Keinginan Pertama Ira Puspadewi Usai Bebas dari Penjara
Mantan Direktur Utama PT ASDP Indonesia Ferry, Ira Puspadewi hari ini akhirnya bebas dari Rutan Kelas I Cabang KPK di Jakarta.
Mantan Direktur Utama PT ASDP Indonesia Ferry, Ira Puspadewi, mengungkapkan keinginan pertama setelah setelah terbebas dari Rutan Kelas I Cabang KPK, Jakarta, Jumat (28/11/2025)
"Kami mau ketemu keluarga," kata Ira kepada wartawan.
Ira sebelumnya terjerat dugaan korupsi kerja sama usaha dan akuisisi PT Jembatan Nusantara (JN). Namun, ia akhirnya bisa mengirup udara kebebasan setelah mendapatkan mendapat rehabilitasi dari Presiden Prabowo. Ira mengungkapkan rasa syukur atas hal itu.
"Kami menghaturkan terima kasih dan apresasi setinggi-tingginya ke Bapak Presiden Prabowo yang telah berkenan mengunakan hak istimewanya, dengan rehabilitasi bagi perkara kami," kata dia.
Peran media
Ungkapan terima kasih juga ditujukan kepada semua pihak di antaranya DPR wabil khusus Wakil Ketua DPR Sufmi Dasco Ahmad, Mahkamah Agung, jajaran kementerian.
"Tidak kalah pentingnya kami ucapkan terimakasih ke tim penasihat hukum, dan para petugas KPK yang melaksanakan tugas dengan baik selama hampir 10 bulan kami ditahan ini," kata dia.
Ira kemudian menyinggung peran media dan dukungan masyarakat yang menurutnya memiliki andil besar dalam perjalanan kasus tersebut.
"Rekan-rekan media yang sangat membantu dalam menyampaikan perkembangan perkara ini kepada masyarakat. Dari lubuk hati yang paling dalam kami mengucapkan terima kasih atas peran teman-teman media," lanjut Ira.
Pemulihan nama baik
Dia berharap penegakan hukum di Indonesia dapat memberi perlindungan lebih kuat kepada para profesional yang bekerja untuk kepentingan negara.

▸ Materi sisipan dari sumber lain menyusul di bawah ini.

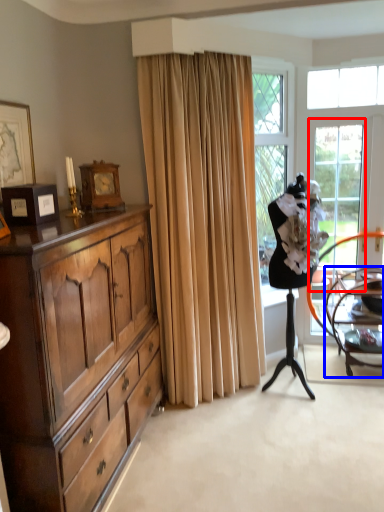
Question: Which of the following is the farthest to the observer, screen door (highlighted by a red box) or chair (highlighted by a blue box)?

Choices:
 (A) screen door
 (B) chair

Answer: (A)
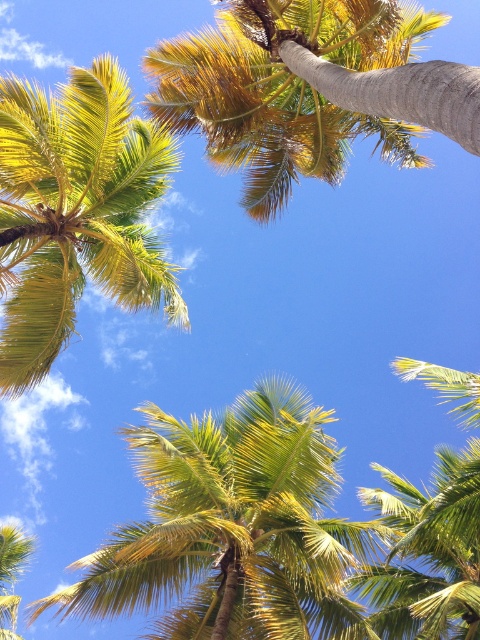
You are standing under the palm trees looking up. Which object is closer to you between the green leafy palm at center and the golden yellow leaves at upper left?

The green leafy palm at center is closer to you because it is in front of the golden yellow leaves at upper left.

You are a bird looking for a place to perch. You see the golden yellow leaves at upper left and the green leafy palm at lower left. Which one has a larger area for you to land comfortably?

The golden yellow leaves at upper left is bigger than the green leafy palm at lower left, so it has a larger area for you to land comfortably.

Based on the photo, you are standing under the palm trees looking up. Which object is closer to the ground, the golden yellow leaves at upper left or the green leafy coconut tree at upper center?

The golden yellow leaves at upper left is located below the green leafy coconut tree at upper center, so the golden yellow leaves at upper left is closer to the ground.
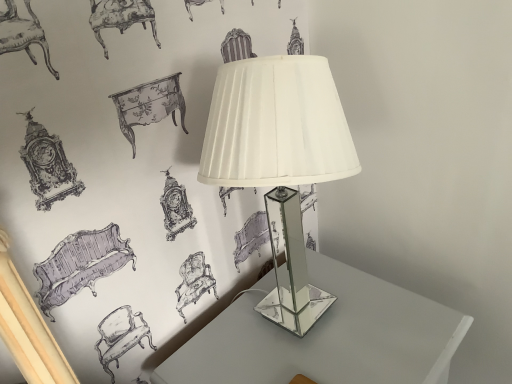
At what (x,y) coordinates should I click in order to perform the action: click on vacant area on top of clear glass table at center (from a real-world perspective). Please return your answer as a coordinate pair (x, y). The height and width of the screenshot is (384, 512). Looking at the image, I should click on (321, 330).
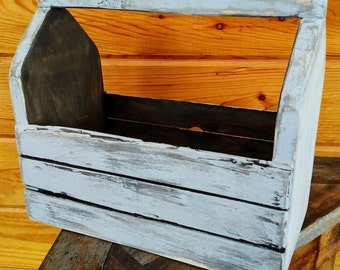
This screenshot has height=270, width=340. In order to click on table in this screenshot , I will do `click(309, 226)`.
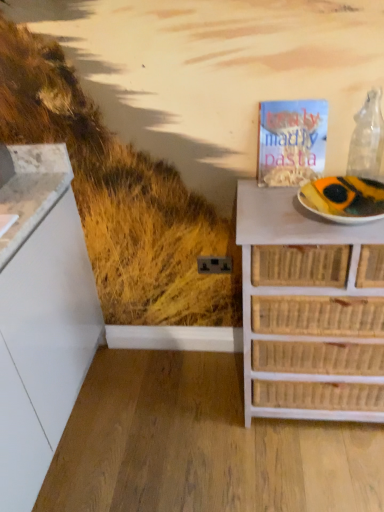
In order to face matte paper magazine at upper right, should I rotate leftwards or rightwards?

Rotate your view right by about 13.314°.

What do you see at coordinates (291, 141) in the screenshot?
I see `matte paper magazine at upper right` at bounding box center [291, 141].

What do you see at coordinates (367, 138) in the screenshot? This screenshot has height=512, width=384. I see `transparent glass wine bottle at upper right` at bounding box center [367, 138].

The width and height of the screenshot is (384, 512). I want to click on white paper plate at right, so click(x=336, y=214).

Describe the element at coordinates (309, 312) in the screenshot. I see `white wicker chest of drawers at right` at that location.

The height and width of the screenshot is (512, 384). In order to click on matte paper magazine at upper right in this screenshot , I will do (291, 141).

Based on the photo, considering the sizes of objects white wicker chest of drawers at right and transparent glass wine bottle at upper right in the image provided, who is wider, white wicker chest of drawers at right or transparent glass wine bottle at upper right?

Wider between the two is white wicker chest of drawers at right.

Is white wicker chest of drawers at right to the left of transparent glass wine bottle at upper right from the viewer's perspective?

Correct, you'll find white wicker chest of drawers at right to the left of transparent glass wine bottle at upper right.

Is white wicker chest of drawers at right inside or outside of transparent glass wine bottle at upper right?

white wicker chest of drawers at right is spatially situated outside transparent glass wine bottle at upper right.

Who is taller, white wicker chest of drawers at right or transparent glass wine bottle at upper right?

white wicker chest of drawers at right is taller.

This screenshot has height=512, width=384. I want to click on magazine that appears above the white wicker chest of drawers at right (from the image's perspective), so click(x=291, y=141).

Considering the relative sizes of white wicker chest of drawers at right and matte paper magazine at upper right in the image provided, is white wicker chest of drawers at right wider than matte paper magazine at upper right?

Yes, white wicker chest of drawers at right is wider than matte paper magazine at upper right.

Is white wicker chest of drawers at right placed right next to matte paper magazine at upper right?

No, white wicker chest of drawers at right is not next to matte paper magazine at upper right.

Is matte paper magazine at upper right not near white paper plate at right?

Actually, matte paper magazine at upper right and white paper plate at right are a little close together.

Does matte paper magazine at upper right have a greater width compared to white paper plate at right?

In fact, matte paper magazine at upper right might be narrower than white paper plate at right.

How many degrees apart are the facing directions of matte paper magazine at upper right and white paper plate at right?

2.25 degrees separate the facing orientations of matte paper magazine at upper right and white paper plate at right.

In the scene shown: From their relative heights in the image, would you say matte paper magazine at upper right is taller or shorter than white paper plate at right?

In the image, matte paper magazine at upper right appears to be taller than white paper plate at right.

Which object is positioned more to the right, white paper plate at right or transparent glass wine bottle at upper right?

transparent glass wine bottle at upper right.

Does white paper plate at right have a lesser height compared to transparent glass wine bottle at upper right?

Yes.

Considering the points (301, 201) and (360, 162), which point is behind, point (301, 201) or point (360, 162)?

Point (360, 162)

Do you think white paper plate at right is within transparent glass wine bottle at upper right, or outside of it?

white paper plate at right is not inside transparent glass wine bottle at upper right, it's outside.

Is transparent glass wine bottle at upper right bigger than white paper plate at right?

No.

Is transparent glass wine bottle at upper right facing away from white paper plate at right?

transparent glass wine bottle at upper right is not turned away from white paper plate at right.

Is transparent glass wine bottle at upper right positioned behind white paper plate at right?

Yes, transparent glass wine bottle at upper right is further from the viewer.

Is transparent glass wine bottle at upper right with white paper plate at right?

No, transparent glass wine bottle at upper right is not with white paper plate at right.

Between matte paper magazine at upper right and white wicker chest of drawers at right, which one has less height?

Standing shorter between the two is matte paper magazine at upper right.

Is matte paper magazine at upper right oriented away from white wicker chest of drawers at right?

matte paper magazine at upper right does not have its back to white wicker chest of drawers at right.

Is matte paper magazine at upper right positioned far away from white wicker chest of drawers at right?

No.

From the image's perspective, between matte paper magazine at upper right and white wicker chest of drawers at right, which one is located above?

matte paper magazine at upper right, from the image's perspective.

Who is bigger, transparent glass wine bottle at upper right or white wicker chest of drawers at right?

With larger size is white wicker chest of drawers at right.

Between transparent glass wine bottle at upper right and white wicker chest of drawers at right, which one has more height?

Standing taller between the two is white wicker chest of drawers at right.

The height and width of the screenshot is (512, 384). In the image, there is a transparent glass wine bottle at upper right. Identify the location of the chest of drawers below it (from the image's perspective). (309, 312).

Based on the photo, which is more distant, (380, 164) or (280, 275)?

The point (380, 164) is behind.

Where is `the chest of drawers below the transparent glass wine bottle at upper right (from a real-world perspective)`? the chest of drawers below the transparent glass wine bottle at upper right (from a real-world perspective) is located at coordinates (309, 312).

Identify the location of magazine above the white wicker chest of drawers at right (from a real-world perspective). The image size is (384, 512). (291, 141).

Looking at the image, which one is located closer to white paper plate at right, transparent glass wine bottle at upper right or white wicker chest of drawers at right?

The object closer to white paper plate at right is white wicker chest of drawers at right.

Based on their spatial positions, is transparent glass wine bottle at upper right or matte paper magazine at upper right closer to white wicker chest of drawers at right?

matte paper magazine at upper right is positioned closer to the anchor white wicker chest of drawers at right.

When comparing their distances from white paper plate at right, does transparent glass wine bottle at upper right or matte paper magazine at upper right seem closer?

matte paper magazine at upper right lies closer to white paper plate at right than the other object.

Looking at the image, which one is located closer to white paper plate at right, white wicker chest of drawers at right or transparent glass wine bottle at upper right?

The object closer to white paper plate at right is white wicker chest of drawers at right.

Based on their spatial positions, is white wicker chest of drawers at right or white paper plate at right closer to transparent glass wine bottle at upper right?

white paper plate at right lies closer to transparent glass wine bottle at upper right than the other object.

Considering their positions, is white paper plate at right positioned further to matte paper magazine at upper right than transparent glass wine bottle at upper right?

white paper plate at right.

Considering their positions, is matte paper magazine at upper right positioned further to transparent glass wine bottle at upper right than white wicker chest of drawers at right?

Among the two, white wicker chest of drawers at right is located further to transparent glass wine bottle at upper right.

Considering their positions, is transparent glass wine bottle at upper right positioned further to white wicker chest of drawers at right than white paper plate at right?

Based on the image, transparent glass wine bottle at upper right appears to be further to white wicker chest of drawers at right.

This screenshot has height=512, width=384. What are the coordinates of `magazine between transparent glass wine bottle at upper right and white paper plate at right vertically` in the screenshot? It's located at (291, 141).

In order to click on paper plate between matte paper magazine at upper right and white wicker chest of drawers at right in the up-down direction in this screenshot , I will do `click(336, 214)`.

Where is `paper plate between transparent glass wine bottle at upper right and white wicker chest of drawers at right from top to bottom`? The width and height of the screenshot is (384, 512). paper plate between transparent glass wine bottle at upper right and white wicker chest of drawers at right from top to bottom is located at coordinates (336, 214).

Locate an element on the screen. The width and height of the screenshot is (384, 512). magazine between transparent glass wine bottle at upper right and white wicker chest of drawers at right in the up-down direction is located at coordinates (291, 141).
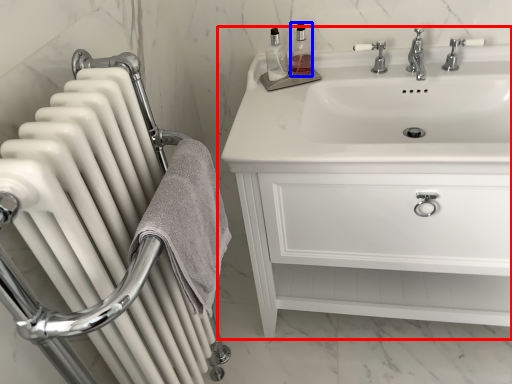
Question: Among these objects, which one is farthest to the camera, bathroom cabinet (highlighted by a red box) or soap dispenser (highlighted by a blue box)?

Choices:
 (A) bathroom cabinet
 (B) soap dispenser

Answer: (B)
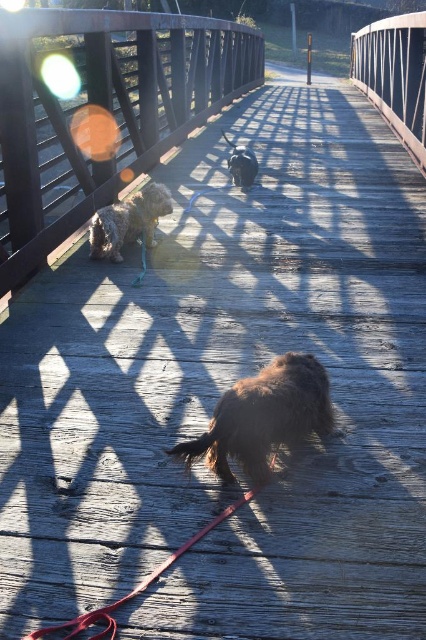
Based on the photo, you are a dog owner who wants to ensure your dogs are safe while walking them across the wooden bridge. Given the scene described, which object would you need to check first to ensure the safety of the fuzzy brown dog at center and the red leather leash at lower center?

You should check the red leather leash at lower center first because it is smaller in size compared to the fuzzy brown dog at center, ensuring it can securely hold the dog.

You are standing on the wooden bridge and see the brown furry dog at center and the red leather leash at lower center. Which object is closer to you?

The brown furry dog at center is closer to you than the red leather leash at lower center.

You are standing on the wooden bridge and see two points marked on the ground. One is at point (298,413) and the other at point (89,246). If you want to walk towards the point that is closer to the front of the bridge, which point should you head towards?

Point (298,413) is in front of point (89,246), so you should head towards point (298,413) to reach the one closer to the front of the bridge.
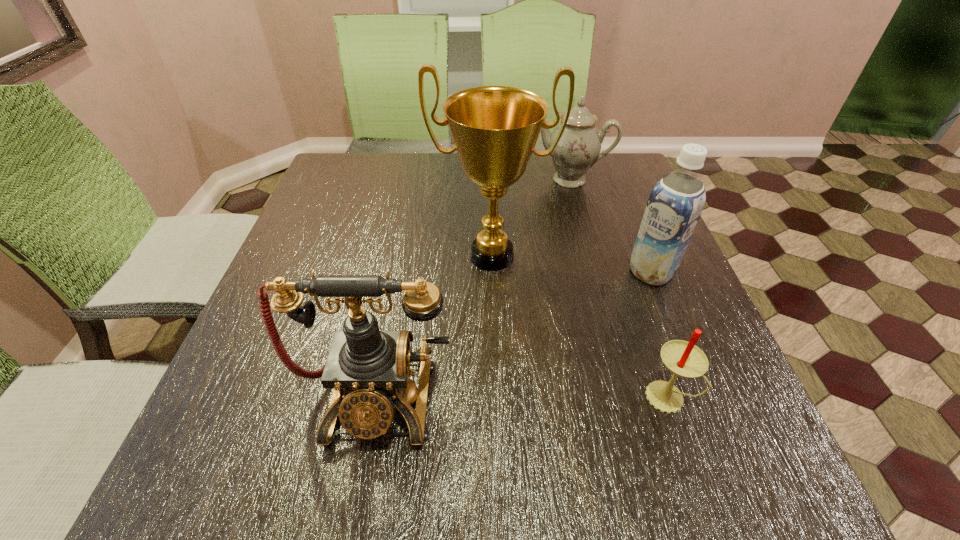
Identify the location of candle situated at the right edge. This screenshot has height=540, width=960. (684, 359).

You are a GUI agent. You are given a task and a screenshot of the screen. Output one action in this format:
    pyautogui.click(x=<x>, y=<y>)
    Task: Click on the chinaware positioned at the right edge
    
    Given the screenshot: What is the action you would take?
    pyautogui.click(x=578, y=149)

You are a GUI agent. You are given a task and a screenshot of the screen. Output one action in this format:
    pyautogui.click(x=<x>, y=<y>)
    Task: Click on the soya milk at the right edge
    
    Given the screenshot: What is the action you would take?
    pyautogui.click(x=676, y=202)

In order to click on object that is at the near left corner in this screenshot , I will do `click(368, 368)`.

I want to click on object positioned at the far right corner, so click(x=578, y=149).

You are a GUI agent. You are given a task and a screenshot of the screen. Output one action in this format:
    pyautogui.click(x=<x>, y=<y>)
    Task: Click on the object located at the near right corner
    The height and width of the screenshot is (540, 960).
    Given the screenshot: What is the action you would take?
    pyautogui.click(x=684, y=359)

Identify the location of vacant space at the far edge of the desktop. click(x=379, y=198).

In the image, there is a desktop. Where is `free space at the near edge`? This screenshot has height=540, width=960. free space at the near edge is located at coordinates (454, 405).

Where is `vacant area at the left edge of the desktop`? The width and height of the screenshot is (960, 540). vacant area at the left edge of the desktop is located at coordinates (300, 261).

"Harapan kami ke depan, semoga tatanan hukum di negeri kita tercinta ini dapat memberikan perlindungan yang lebih baik bagi para profesional, anak bangsa yang sungguh-sungguh melakukan kerja besar untuk Indonesia yang kita punya, Indonesia yang kita cintai, untuk Indonesia yang lebih baik," kata dia.
Lebih lanjut, Ira menyerahkan soal pemulihan nama baik, kerugian, maupun kelanjutan proses hukum kepada tim kuasa hukum.